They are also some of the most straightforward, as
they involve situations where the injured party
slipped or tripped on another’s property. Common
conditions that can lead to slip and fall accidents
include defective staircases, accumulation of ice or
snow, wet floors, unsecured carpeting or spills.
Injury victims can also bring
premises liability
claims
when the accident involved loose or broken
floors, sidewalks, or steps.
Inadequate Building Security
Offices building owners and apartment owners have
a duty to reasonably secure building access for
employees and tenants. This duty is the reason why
◆ ◆ ◆ ◆ ◆
Exercise instructions: Reply with one number only: how many lines of the listing hold "floors"?

Answer to this task: 2